Dr Algeo was appointed to his position on the ill-fated liner only about two months before his death, and was for some time on the staff of Messrs. Prior & Co., Ferryquay Street, Londonderry. One of his brothers served at the Front.

The name of William Frederick Algeo was read out during a Protestant inter-denominational memorial service held, on Sunday, July 1, 1917, in St Columb's (Church of Ireland) Cathedral, Londonderry, to commemorate those Derry men who had made the supreme sacrifice during the previous year.

William Frederick Algeo's father, Robert Henry Algeo, came from Manorhamilton, and for some years had charge of the books of Messrs. R. & A. McVicker. His ability as an accountant marked him out for service under the Londonderry Corporation, and in due time he was offered the position of city accountant. A member of Christ Church congregation, Robert Henry Algeo performed useful work on the select vestry. He also served as churchwarden. He represented the church on the Synod of the United Diocese, and was a hard working member of the Y.M.C.A. Committee. He also belonged to the Masonic Order, and died, at his residence, on May 8, 1915.

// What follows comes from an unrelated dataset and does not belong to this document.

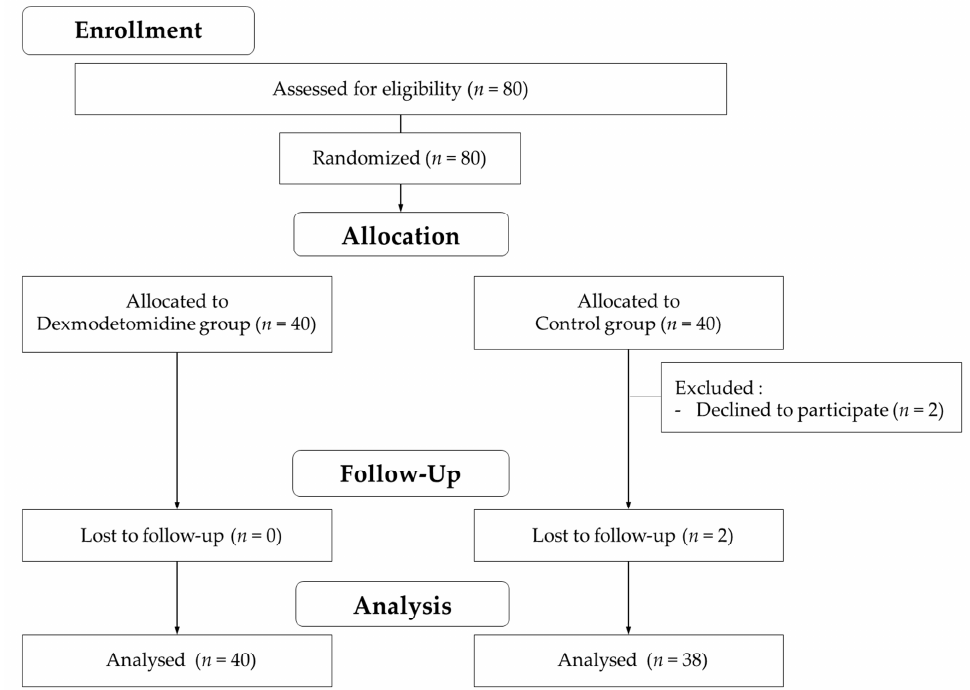
Figure 1. Patient enrollment flow.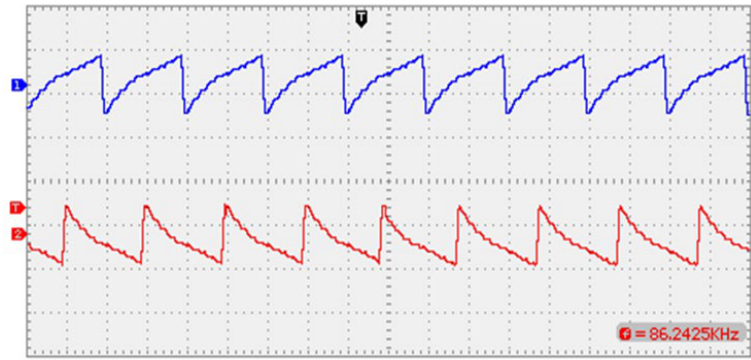
Figure 20. Inductor currents I L 6 ( top ) and I L 5 ( bottom ) (vertical scale 10 A/div). The comparison between the proposed converter and other high step-up TLDCs in terms of voltage gain, voltage stress, soft switching, switching frequency, and the number of active elements is presented in Table 2. Table 2. A comprehensive comparison between the proposed converter and other TLDCs. Ref.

The Reverend Canon McQuaide, preaching in Christ Church on the evening of Sunday, May 9, 1915, made appropriate reference to the death of Mr Robert Henry Algeo. He said ? My friends, as a dark background to all our words and worship tonight, there has been the memory of him whose mortal remains lie shrouded close by. On our congregation, on our Church, on our city, and on the hearts of many far and wide a shadow will rest when they learn of the sudden death of Robert Algeo. His death is a public calamity, a public bereavement. It has come almost like a bolt from the blue. We are stunned by its suddenness. We can scarce credit our ears when we hear that he who we saw so lately walking our streets, working in his office, worshipping in our church, taking a keen interest in all the affairs of life, and especially in all that pertains to the moral and spiritual welfare of the community, is dead ? lies sleeping the sleep of death tonight. I can scarcely realise we shall never again behold him worshipping in this church he loved so well and laboured so long and faithfully for. He was so trusted, so highly esteemed by our congregation, that we appointed him year after year to the most responsible offices in our church. He was one of our parochial nominators, one of our churchwardens, one of our synodsmen, always on the select vestry, and always chosen to be our treasurer. He was truly one of our pillars, and his character, too, was pillarlike ? straight and strong and uplifting. One of the pillars in the Temple of the Lord, the great aim of his life was the upholding of that temple and the glory of God. He now has passed to his rest after a life that knew no rest. He now has passed to his reward after a life that looked for no reward. He now has passed from a life where he ever strove to uplift his fellows and uphold the name of his God, to a life where he will no more go out, but abide a pillar in the Temple of the Lord forever.

William Frederick and Charles R. Algeo, 8, Clarence Avenue, signed the Ulster Solemn League and Covenant (September 1912) pledging resistance to Home Rule for Ireland.